Data excerpts:
= = =

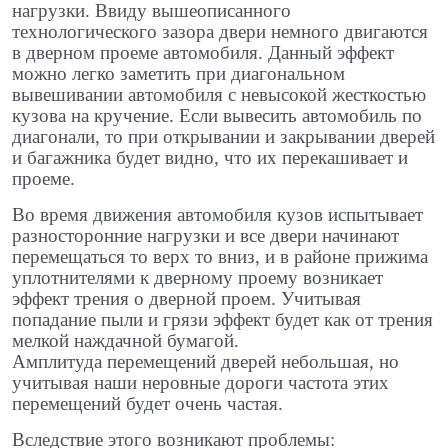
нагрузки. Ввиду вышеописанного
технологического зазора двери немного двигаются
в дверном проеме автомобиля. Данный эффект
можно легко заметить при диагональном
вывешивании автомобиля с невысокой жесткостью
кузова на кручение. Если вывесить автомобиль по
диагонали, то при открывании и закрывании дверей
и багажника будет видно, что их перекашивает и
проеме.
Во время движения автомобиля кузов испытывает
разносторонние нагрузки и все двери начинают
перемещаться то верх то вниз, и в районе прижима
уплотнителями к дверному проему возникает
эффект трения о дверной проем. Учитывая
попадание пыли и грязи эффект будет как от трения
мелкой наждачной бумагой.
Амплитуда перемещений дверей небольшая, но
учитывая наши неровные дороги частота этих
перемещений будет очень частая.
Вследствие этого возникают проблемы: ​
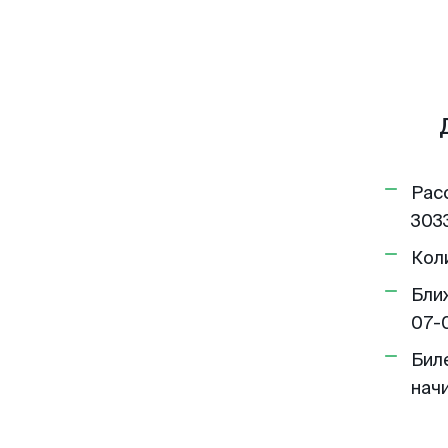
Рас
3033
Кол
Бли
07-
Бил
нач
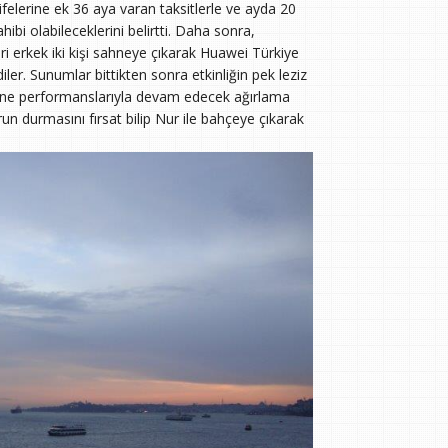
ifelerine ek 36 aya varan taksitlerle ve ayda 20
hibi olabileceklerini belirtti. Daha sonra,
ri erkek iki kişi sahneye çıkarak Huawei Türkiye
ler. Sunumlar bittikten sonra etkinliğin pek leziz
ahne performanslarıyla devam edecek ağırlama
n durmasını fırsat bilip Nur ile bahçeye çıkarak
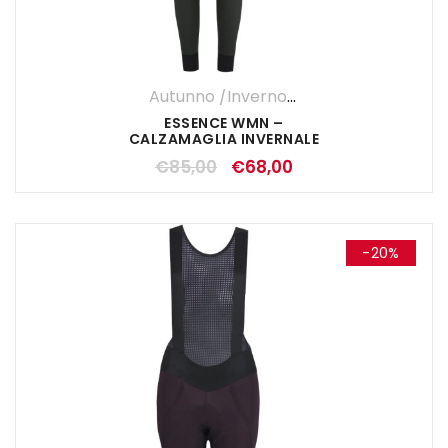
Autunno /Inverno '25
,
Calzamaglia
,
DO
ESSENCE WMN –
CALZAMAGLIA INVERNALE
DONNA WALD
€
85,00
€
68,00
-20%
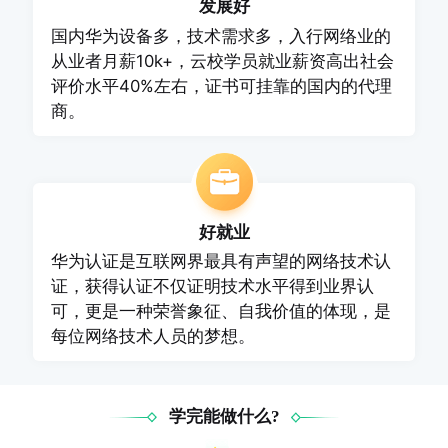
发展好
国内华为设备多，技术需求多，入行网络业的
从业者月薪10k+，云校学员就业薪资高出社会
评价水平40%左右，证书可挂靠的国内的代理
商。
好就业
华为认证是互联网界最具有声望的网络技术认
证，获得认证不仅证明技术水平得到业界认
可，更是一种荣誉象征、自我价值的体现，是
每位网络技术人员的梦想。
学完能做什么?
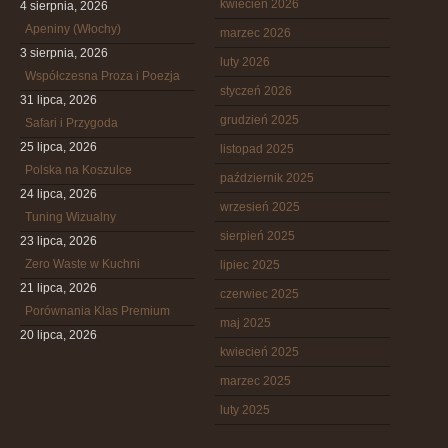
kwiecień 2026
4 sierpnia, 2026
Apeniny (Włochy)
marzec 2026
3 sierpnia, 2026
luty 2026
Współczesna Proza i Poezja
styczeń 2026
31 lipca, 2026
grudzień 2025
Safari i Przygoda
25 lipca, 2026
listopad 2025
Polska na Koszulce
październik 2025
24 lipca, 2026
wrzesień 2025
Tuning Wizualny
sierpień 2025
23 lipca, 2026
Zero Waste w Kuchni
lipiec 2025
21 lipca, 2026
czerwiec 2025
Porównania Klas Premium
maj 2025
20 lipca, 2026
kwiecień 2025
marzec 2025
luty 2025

= = =

What this task involves:
Please reproduce the lines exactly from the one containing "每位网络技术人员的梦想。" through the last line of the data above, and keep the pictures out.

Answer to this task:
每位网络技术人员的梦想。
学完能做什么?
kwiecień 2026
4 sierpnia, 2026
Apeniny (Włochy)
marzec 2026
3 sierpnia, 2026
luty 2026
Współczesna Proza i Poezja
styczeń 2026
31 lipca, 2026
grudzień 2025
Safari i Przygoda
25 lipca, 2026
listopad 2025
Polska na Koszulce
październik 2025
24 lipca, 2026
wrzesień 2025
Tuning Wizualny
sierpień 2025
23 lipca, 2026
Zero Waste w Kuchni
lipiec 2025
21 lipca, 2026
czerwiec 2025
Porównania Klas Premium
maj 2025
20 lipca, 2026
kwiecień 2025
marzec 2025
luty 2025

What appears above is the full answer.